Develop a cool feature in the smart-TV that can recognize five different gestures performed by the user which will help users control the TV without using a remote. The gestures are continuously monitored by the webcam mounted on the TV. Each gesture corresponds to a specific command:
- Thumbs up: Increase the volume
- Thumbs down: Decrease the volume
- Left swipe: 'Jump' backwards 10 seconds
- Right swipe: 'Jump' forward 10 seconds
- Stop: Pause the movie
The training data consists of a few hundred videos categorized into one of the five classes. Each video (typically 2-3 seconds long) is divided into a sequence of 30 frames(images). These videos have been recorded by various people performing one of the five gestures in front of a webcam - like what the smart TV will use. Task is to train a model on the 'train' folder which performs well on the 'val' folder as well (as usually done in ML projects). We have withheld the test folder for evaluation purposes - your final model's performance will be tested on the 'test' set.
For analyzing videos using neural networks, two types of architectures are used commonly.
The conv2D network will extract a feature vector for each image, and a sequence of these feature vectors is then fed to an RNN-based network. The output of the RNN is a regular softmax (for a classification problem such as this one).

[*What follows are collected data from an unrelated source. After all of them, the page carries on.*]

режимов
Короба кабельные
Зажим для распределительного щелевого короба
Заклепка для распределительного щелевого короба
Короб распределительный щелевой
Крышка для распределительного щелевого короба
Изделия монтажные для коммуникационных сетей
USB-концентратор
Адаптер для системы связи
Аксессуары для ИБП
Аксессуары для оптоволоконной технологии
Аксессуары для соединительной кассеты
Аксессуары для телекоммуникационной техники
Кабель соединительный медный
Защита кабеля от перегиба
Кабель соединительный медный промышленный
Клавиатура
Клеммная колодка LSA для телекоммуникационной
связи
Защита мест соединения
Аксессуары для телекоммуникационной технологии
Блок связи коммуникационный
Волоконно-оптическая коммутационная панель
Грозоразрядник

3D convolutions are a natural extension to the 2D convolutions. For video data, each data point is IID, but in each datapoint images are in sequence. We perform Conv2D on images, here we have temporal dimension as the third dimension. Just like in 2D conv, we move the filter in two directions (x and y), in 3D conv, we move the filter in three directions (x, y and z). So, for 3D conv cubic or 3-D kernals are used. Considering a video of 30FPS (Frame per seconds). One second of the video can be represented as 30 sequences of images. If each image or frame is of shape 100x100x3 (3 is no. of channels), then the video becomes a 4-D tensor of shape 100x100x3x30 which can be written as (30x100x100)x3 where 3 is the number of channels and 30 is no. of sequences in each datapoint. This is the input tensor shape of Conv 3D network. Cubic filters are used to convolve and create the feature maps. There are 3D Pooling layers to reduce the dimension. Followed by flattening and then it goes to a Feed Forward network with softmax activation at outer layer for classification scenarios.
We have created custom data generator function. It works like a generator object. It takes batch size as input and instead of loading all training datapoints at once, it reads datapoints based on the value of the batch size and then performs required image preprocessing and yields data for training. We have performed required resizing of images. As we have different image sizes in dataset, we resized all images to 100x100 with 3 channels. Performed Normalizations for each channel separately using min-max scaling. Tested the data generator function to check if it yields the data properly.
We have performed experiments with different types of architectures. For Conv2D+ RNN types of models, we have explored different transfer learnings and fine-tuned the pre-trained weights to extract features and then fed it to RNN-based networks like LSTM, RNN. This type of architectures have lot of model parameters and it took good amount of time to train these kinds of models. We explored 5 such models and got best validation accuracy of .85 using Xception(Finetuned) + LSTM architecture (Model 5). The model has 40133165 parameters. Then we tried exploring different network architectures of Conv3D. Training time required for these models are far lesser than Conv2D+ RNN type models. Explored Adam, Nadam, RMSprop as optimizers in different experiments. Adam and Nadam gave faster convergence and better validation accuracy. We got best validation accuracy of .93 (Model 7). This model has only 2817477 parameters (almost 15 times lesser than best Conv2D+RNN type model). Model 7 (model-00025-0.17594-0.95023-0.28937-0.93000.h5) considered as our final model.